Example: Magnesium hydroxide (MOM)
It osmotically draws fluid into the intestine and stimulates cholecystokinin release which stimulates peristalsis

Side effects
• F/E imbalance
• Dizziness
• Nausea and vomiting
• Neuromuscular s/e from magnesium

• Other: sodium phosphate (fleet’s oral prep)

Hyperosmolar preparations

Example: Lactulose (fructose and galactose)
These cause osmotic water retention in intestines

Side effects
• GI related
• Hypernatremia and lactic acidosis in high doses

Other examples are Sorbitol

And don’t forget the ever-popular Glycerin suppositories!

Non-Hyperosmolar preparation
Best (as in miracle) drug for constipation

Polyethylene Glycol (Miralax)

If you look at the package insert you will find that Miralax is not FDA approved for children, but it is given with great anecdotal support by leading gastroenterologists everywhere, including at UNC at Chapel Hill.

It comes as a powder that dissolves in liquid with NO taste or consistency change to the liquid. This increases compliance tremendously. Try it, you’ll like it! It is given once or twice daily depending on the need. Stool softners for constipation and often work best if given for at least 3-6 months, often much longer.

Side effects, of course, are GI related.

Slower Downers

Anti-diarrheal Drugs

In general, anti-diarrheal drugs should be avoided. Most causes of diarrhea are viral in children in developed countries and the best therapy is to keep the child hydrated and well nourished until the illness has passed. In fact, studies have demonstrated that symptoms will persist longer if anti-diarrheal drugs are used.

However, there are a few circumstances where you might safely prescribe or recommend these drugs. True concern for dehydration might be an indication to temporarily decrease diarrhea water loss. Kids with significant life events like SATs or possibly another competition that cannot be postponed or avoided (not necessarily talking about sports here, but possibly, etc.)


Example: Imodium (loperamide)

It is approved for ages 2 and up and works to decrease propulsion by acting on GI smooth muscle (anticholinergic effects). It may be habit forming and not because of it’s anti-diarrheal effects!

Side effects:

Most serious is paralytic ileus

Drug interactions:
Do not use with MAOIs because can lead to hypertensive crisis.

Adsorbents (anti-secretory drugs)

In general are safer than Opioid preparations.


Attapulgite (Kaopectate)

Approved for ages 3 and up and works by increasing adsorption of fluids from the GI tract.

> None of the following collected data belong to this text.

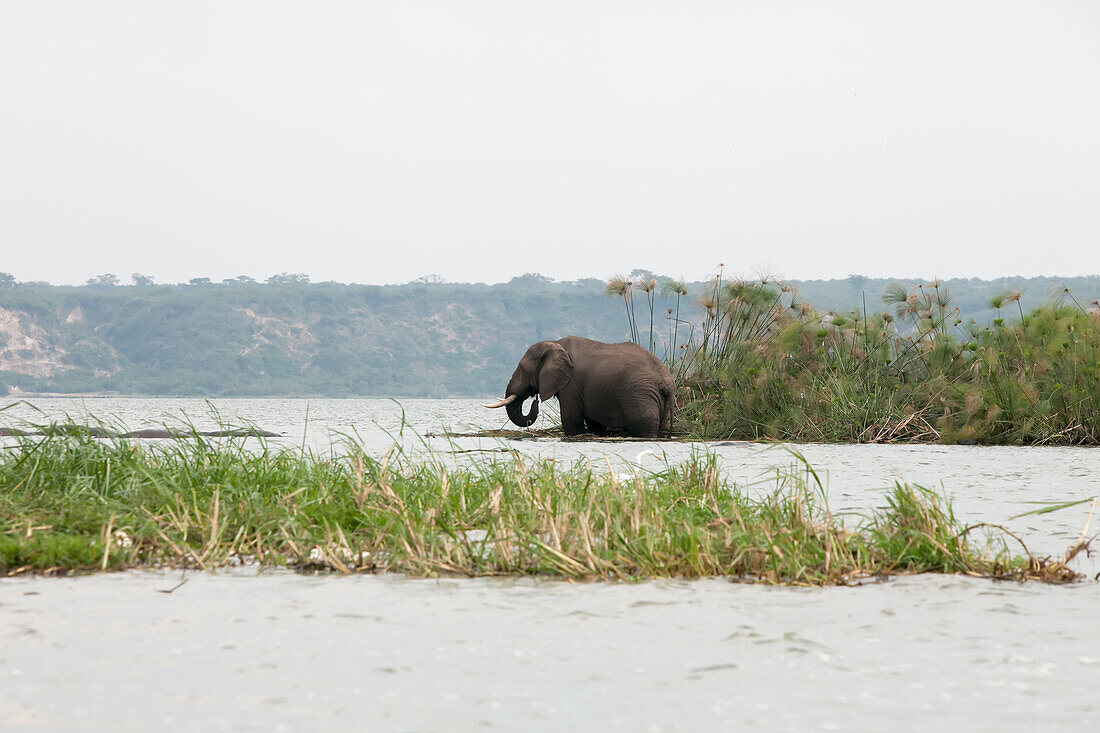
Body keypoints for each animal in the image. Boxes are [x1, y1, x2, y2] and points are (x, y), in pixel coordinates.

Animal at [486, 334, 673, 435]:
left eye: (522, 368)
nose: (535, 401)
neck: (555, 342)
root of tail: (668, 382)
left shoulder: (572, 384)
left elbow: (571, 420)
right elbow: (594, 422)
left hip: (640, 395)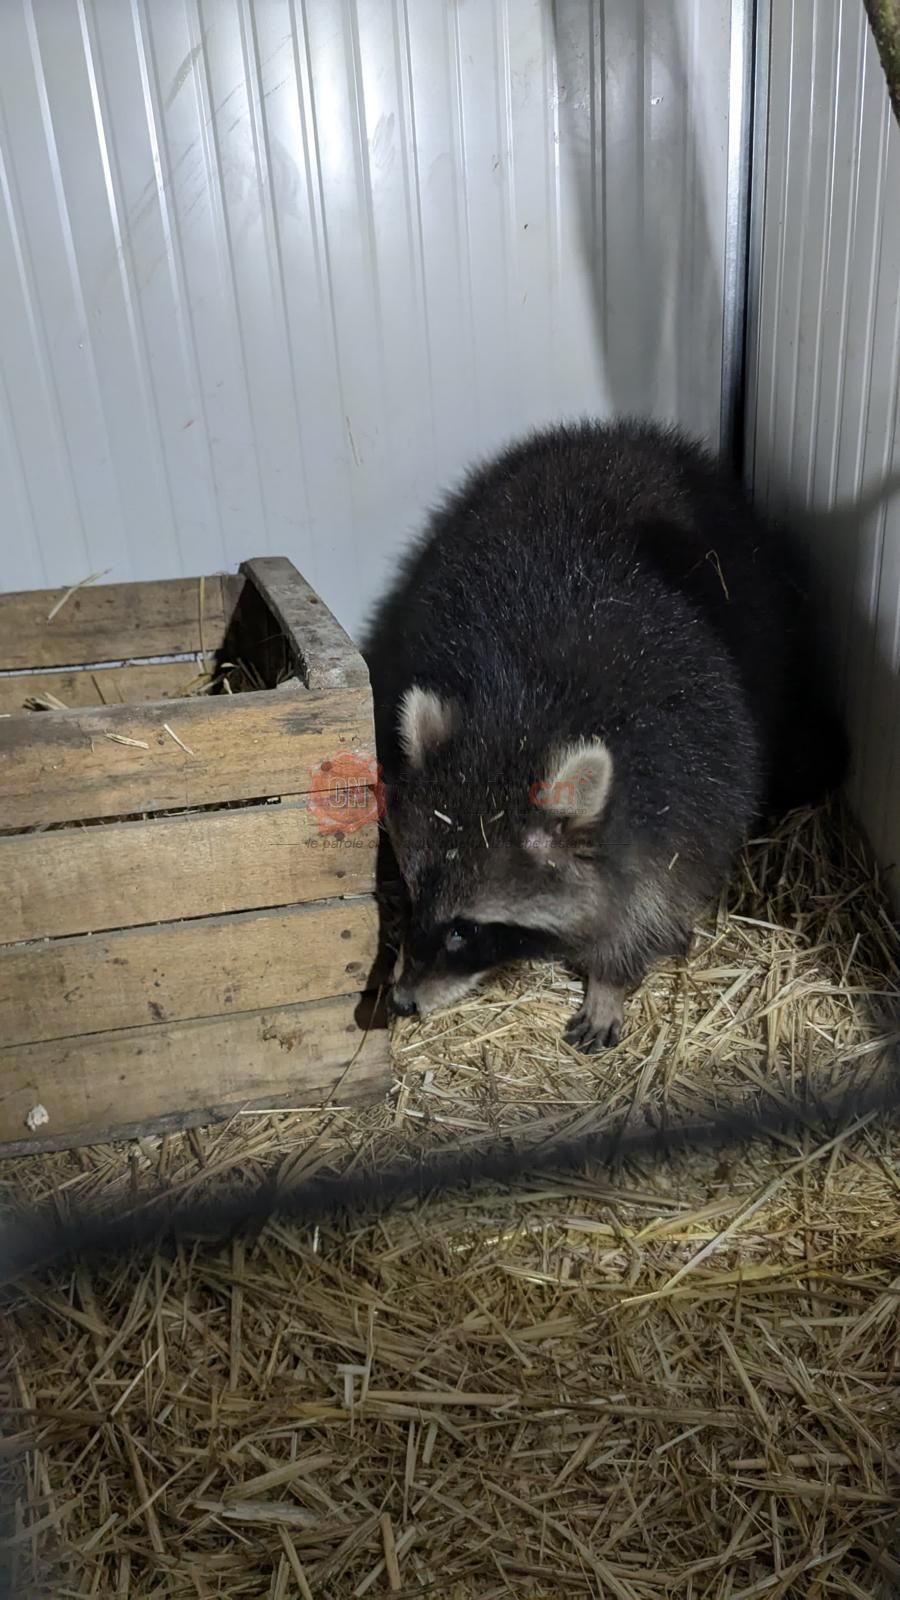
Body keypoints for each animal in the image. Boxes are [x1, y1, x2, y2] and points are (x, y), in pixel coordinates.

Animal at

Bismuth subsalicylate (Pepto-Bismol)

It works the same as above and has an antimicrobial action (sometimes used for PUD as well).


Allergy to salicylates.

Since is does contain a salicylate (like Aspirin) it is contraindicated in influenza and chicken pox because of the risk of Reye’s syndrome.

Anti-emetic Drugs

Like anti-diarrheal drugs, anti-emetic drugs are not commonly prescribed in pediatrics. It is very important to remember that if you need to treat vomiting you should first assess for:
1) Suspected etiology (treat that if can)
2) If severe, treat for fluid and electrolyte issues (see module 6b)
3) If still unmanageable add drug therapy (see below)

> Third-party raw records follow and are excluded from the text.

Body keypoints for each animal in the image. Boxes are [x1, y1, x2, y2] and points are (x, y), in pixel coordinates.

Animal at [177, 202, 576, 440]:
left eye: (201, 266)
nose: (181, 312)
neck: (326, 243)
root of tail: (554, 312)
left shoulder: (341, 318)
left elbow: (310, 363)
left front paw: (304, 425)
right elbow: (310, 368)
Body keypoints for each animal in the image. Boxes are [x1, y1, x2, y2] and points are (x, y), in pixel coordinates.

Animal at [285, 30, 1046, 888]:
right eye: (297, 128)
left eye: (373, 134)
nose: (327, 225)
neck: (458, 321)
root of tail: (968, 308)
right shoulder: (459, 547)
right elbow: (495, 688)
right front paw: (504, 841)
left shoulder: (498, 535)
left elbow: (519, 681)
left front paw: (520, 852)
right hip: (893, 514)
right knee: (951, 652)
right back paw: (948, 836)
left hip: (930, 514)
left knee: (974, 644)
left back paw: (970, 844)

Anti-emetic Drugs Used in Children

The reason you are considering using an anti-emetic is because a child cannot keep any fluids down, so it makes sense that these 3 products come as rectal suppositories. There is nothing better than a rectal medication when a child is vomiting. Trust me!


Prochlorperazine (Compazine)
It works by selectively antagonizing D2 (dopamine) receptors in the CNS. This medication is also very sedating and can cause respiratory depression when used in conjunction with other medications that cause sedation or in overdose.

Promethazine (Phenergan)
It is a non-selective antihistamine, antagonizing central and peripheral H1 receptors. It is only approved for children 2 and older. Side effects with this medicine are the same as any anti-histamine but with more central effects causing more sedation.

Trimethobezamide (Tigan)
Tigan has an unknown mechanism of action but it is probably a dopamine receptor antagonist. This is probably the first choice and has the least possibility of drug interaction and adverse effects.